Marrone Bio Innovations, Inc., a provider of bio-based pest management and plant health products for the agriculture, turf and ornamental and water treatment markets, announced the company entered into a settlement agreement with the United States Securities and Exchange Commission (SEC) fully resolving a previously disclosed investigation, which was principally related to the accounting and other matters that were initially identified by the company in September 2014 and that led to the financial restatement completed by the company on Nov. 10, 2015. 

In agreeing to the settlement, the Marrone Bio neither admited nor denied the SEC’s allegations that the company violated certain provisions of the Securities Act of 1933 and the Securities Exchange Act of 1934. The SEC issued a news release explaining the details of the inquiry and penalty against the company from its view.  

Under the terms of the settlement agreement, the company will pay a $1.75 million civil penalty and consents to an injunction against future violations of such laws. The company noted that the individual alleged by the SEC to have engaged in the conduct that is the focus of the SEC’s complaint against the company resigned in August 2014.

Pamela Marrone, Ph.D., Marrone Bio chief executive officer, said,“We have determined that resolving this matter serves the best interests of the company and its stockholders. With this behind us, we can focus on our business going forward.”
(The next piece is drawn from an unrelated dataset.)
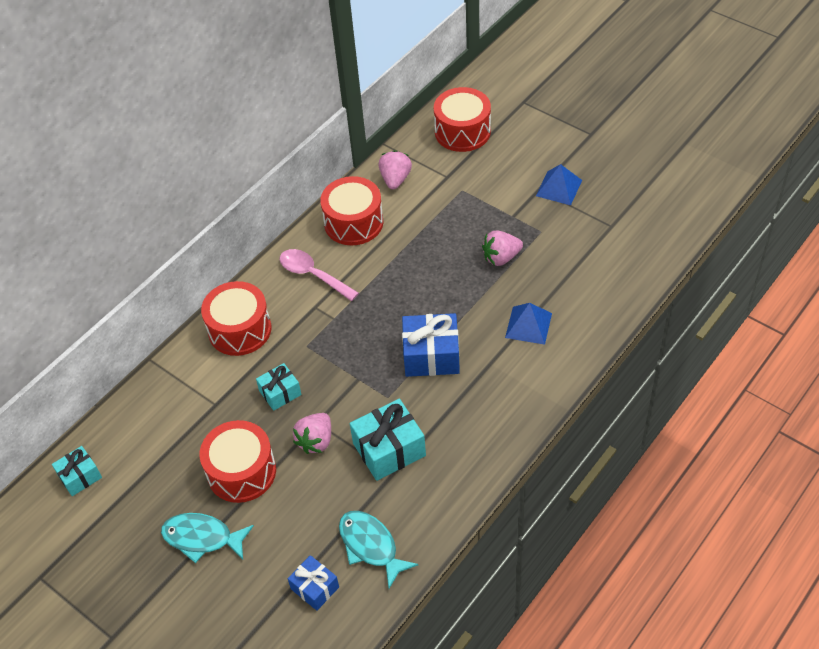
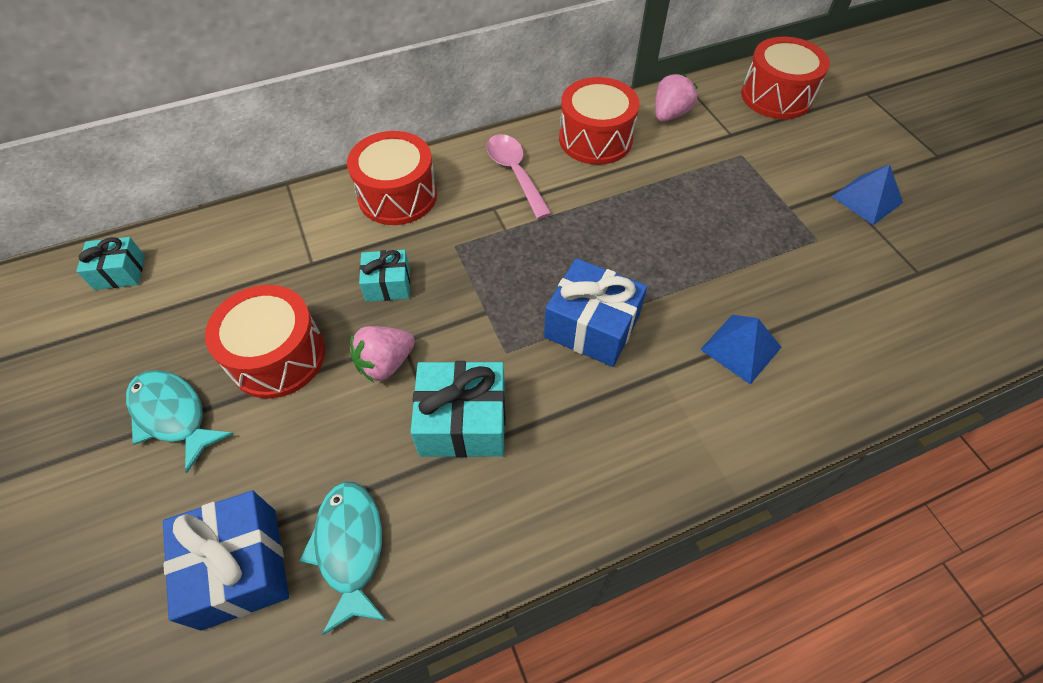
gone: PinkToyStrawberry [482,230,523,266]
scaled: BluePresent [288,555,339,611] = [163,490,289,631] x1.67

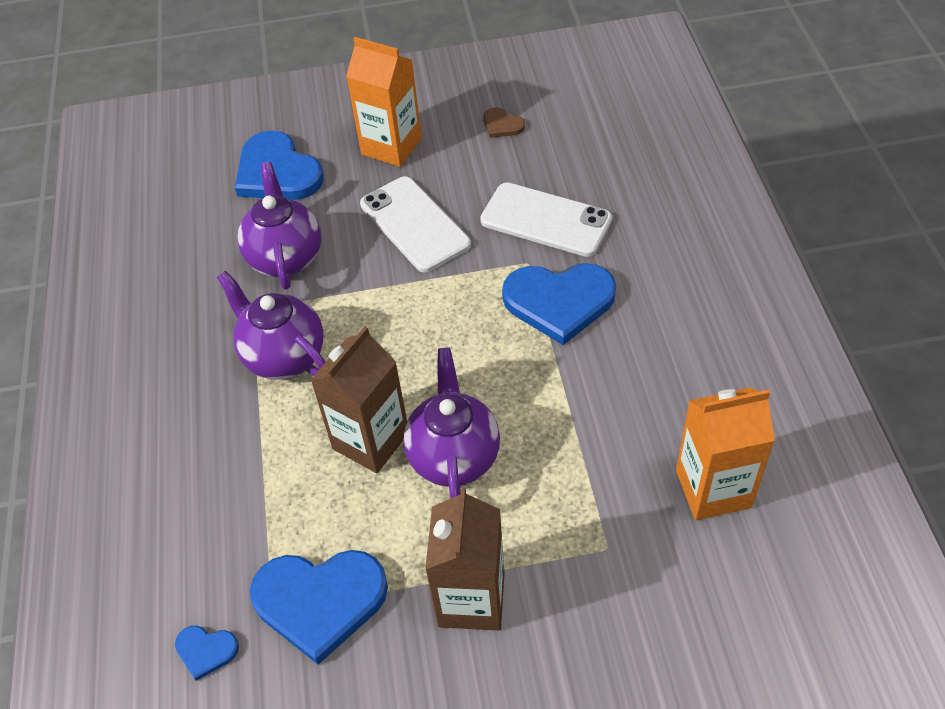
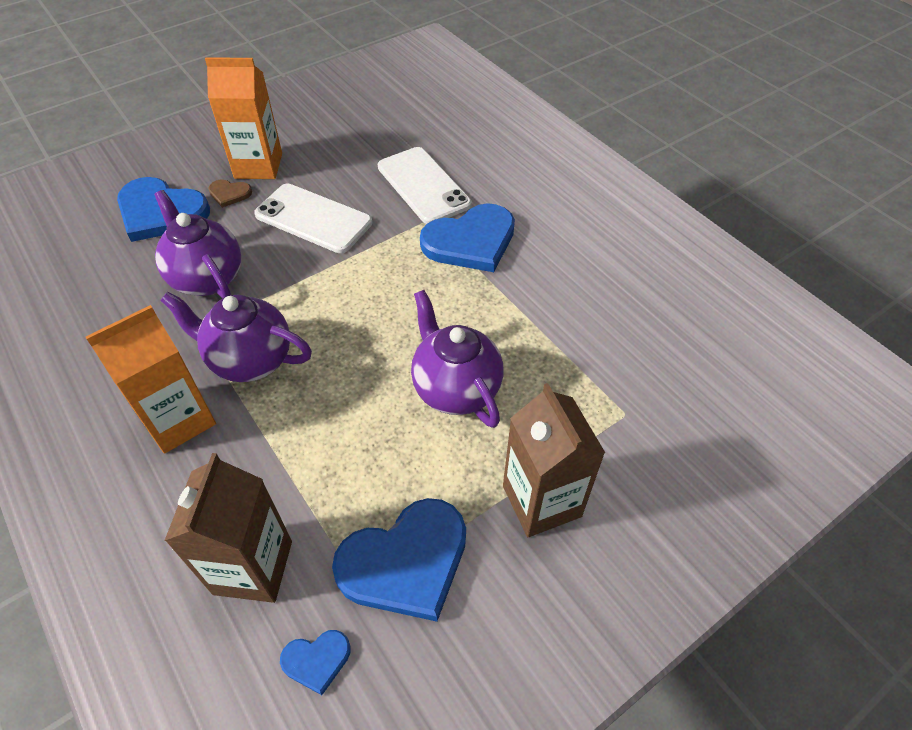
shifted: RussetLoveHeart [484,108,525,138] to [208,180,252,208]; RussetMilkCarton [311,326,407,473] to [164,453,292,603]; BrightOrangeMilkCarton [676,387,775,520] to [86,305,216,454]
rotated: SnowWhitePhone [480,183,612,257] = [378,147,472,224] 60 degrees clockwise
The SEC alleges that former chief operating officer Hector M. Absi Jr. concealed from Marrone Bio’s finance personnel and independent auditor various sales concessions offered to customers, leading the Davis, Calif.-based company to improperly recognize revenue on sales.  Absi allegedly profited from the fraud. He resigned shortly before the alleged fraud came to light, and the company’s stock price plunged more than 44 percent. 

In a parallel action announced on Feb. 17, the U.S Attorney’s Office for the Eastern District of California reported filing criminal charges against Absi.

“We allege that Marrone Bio misled investors to make itself look like a fast-growing new public company,” said Jina L. Choi, director of the SEC’s San Francisco regional office. “Public companies and their officers should know better than taking shortcuts to recognize revenue in the near term is harmful to investors and can be damaging to a company’s long-term success.”